All 12 patients completed the study. The average time between the day of trauma and the initiation of laser therapy was 45.7 days. At the conclusion of the four times of treatments with the ablative fractional Er:YAG laser, all treated portions of the scars showed improvements, as demonstrated by the VSS and the overall cosmetic scale evaluated by 10 blinded physicians, 10 blinded non-physicians, and the patients themselves. The mean VSS scores were 5.5 before treatment and 2.4 at 1 month after final treatment. After laser treatment, the mean VSS values decreased significantly (P<0.05) (Table 3).
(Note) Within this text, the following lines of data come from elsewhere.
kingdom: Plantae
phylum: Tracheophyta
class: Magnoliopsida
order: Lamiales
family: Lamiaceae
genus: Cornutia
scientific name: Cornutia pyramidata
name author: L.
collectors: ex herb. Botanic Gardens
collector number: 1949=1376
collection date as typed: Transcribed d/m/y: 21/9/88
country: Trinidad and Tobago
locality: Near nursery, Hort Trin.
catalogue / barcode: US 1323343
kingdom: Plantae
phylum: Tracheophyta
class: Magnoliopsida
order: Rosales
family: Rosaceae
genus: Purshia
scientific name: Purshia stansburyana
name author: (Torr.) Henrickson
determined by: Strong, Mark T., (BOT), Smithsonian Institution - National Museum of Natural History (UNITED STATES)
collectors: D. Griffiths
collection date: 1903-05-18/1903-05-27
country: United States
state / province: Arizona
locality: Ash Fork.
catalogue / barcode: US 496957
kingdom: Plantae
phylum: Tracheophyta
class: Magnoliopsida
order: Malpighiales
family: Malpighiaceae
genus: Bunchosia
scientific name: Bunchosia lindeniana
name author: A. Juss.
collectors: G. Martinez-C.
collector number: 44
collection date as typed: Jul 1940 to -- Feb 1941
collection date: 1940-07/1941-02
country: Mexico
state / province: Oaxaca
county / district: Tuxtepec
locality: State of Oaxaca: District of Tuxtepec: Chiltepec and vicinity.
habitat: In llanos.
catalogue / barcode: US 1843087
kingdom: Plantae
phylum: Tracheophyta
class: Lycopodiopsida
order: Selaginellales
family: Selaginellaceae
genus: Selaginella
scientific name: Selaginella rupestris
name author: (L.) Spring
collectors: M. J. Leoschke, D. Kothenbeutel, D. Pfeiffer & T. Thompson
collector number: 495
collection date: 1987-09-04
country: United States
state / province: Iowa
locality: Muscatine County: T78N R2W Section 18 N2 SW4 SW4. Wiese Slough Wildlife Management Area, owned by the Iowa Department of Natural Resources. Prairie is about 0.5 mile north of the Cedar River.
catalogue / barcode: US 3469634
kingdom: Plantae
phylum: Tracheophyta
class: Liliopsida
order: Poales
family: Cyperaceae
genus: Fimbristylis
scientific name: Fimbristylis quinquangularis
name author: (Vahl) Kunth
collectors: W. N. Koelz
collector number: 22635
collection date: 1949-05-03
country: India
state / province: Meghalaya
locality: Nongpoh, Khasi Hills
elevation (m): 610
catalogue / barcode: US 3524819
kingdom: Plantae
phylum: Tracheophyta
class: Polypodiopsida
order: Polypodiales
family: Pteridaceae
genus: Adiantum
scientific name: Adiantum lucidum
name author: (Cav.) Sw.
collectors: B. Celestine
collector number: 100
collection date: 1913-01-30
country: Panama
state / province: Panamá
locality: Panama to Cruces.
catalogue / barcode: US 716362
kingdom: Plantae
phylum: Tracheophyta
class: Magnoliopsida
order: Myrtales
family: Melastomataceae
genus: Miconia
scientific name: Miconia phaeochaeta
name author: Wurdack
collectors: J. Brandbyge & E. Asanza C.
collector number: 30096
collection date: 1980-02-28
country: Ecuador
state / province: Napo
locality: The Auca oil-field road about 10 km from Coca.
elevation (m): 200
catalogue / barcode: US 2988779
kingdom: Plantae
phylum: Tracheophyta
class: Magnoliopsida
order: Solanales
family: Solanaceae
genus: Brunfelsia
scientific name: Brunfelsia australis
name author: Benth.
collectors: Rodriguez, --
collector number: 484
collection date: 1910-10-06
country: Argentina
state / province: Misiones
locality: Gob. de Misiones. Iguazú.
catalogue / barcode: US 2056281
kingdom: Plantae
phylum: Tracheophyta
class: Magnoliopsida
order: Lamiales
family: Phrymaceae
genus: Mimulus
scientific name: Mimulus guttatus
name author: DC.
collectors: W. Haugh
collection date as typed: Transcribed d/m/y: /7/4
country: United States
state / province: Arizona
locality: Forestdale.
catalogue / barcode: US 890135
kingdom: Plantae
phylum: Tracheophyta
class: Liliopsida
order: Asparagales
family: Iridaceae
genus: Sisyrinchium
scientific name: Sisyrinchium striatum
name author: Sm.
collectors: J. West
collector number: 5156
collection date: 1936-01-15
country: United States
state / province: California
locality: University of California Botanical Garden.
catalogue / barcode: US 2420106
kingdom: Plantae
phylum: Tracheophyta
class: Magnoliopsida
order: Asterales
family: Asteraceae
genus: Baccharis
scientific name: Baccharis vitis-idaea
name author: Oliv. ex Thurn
The follow-up results obtained by the 10 independent physicians and by the 10 independent non-physicians at 1 month after final treatment showed marked improvement that was evaluated with a Likert 10-point scale (Fig. 5). The mean grade of clinical improvement based on assessments of the clinical photographs by the 10 independent physicians was 7.0 and those by the 10 independent non-physicians was 6.9. In addition, 13.3% of the patients graded improvements as near total (>75%), 80.0% as marked (51% to 75%), and 6.7% as moderate improvements (26% to 50%) (Table 4). The mean grade of clinical improvement based on patients’ own satisfaction was 3.07.

DISCUSSION

The treatment of various scars with lasers is a relatively new concept that is gaining in popularity. Over the past decade, laser skin resurfacing with CO2 and Er:YAG lasers fibers has become a popular choice for the treatment of atrophic scars. However, although highly effective at re-contouring the skin and improving scar appearance, treatment with these ablative lasers has been associated with extended recovery periods, prolonged erythema, and other untoward side effects.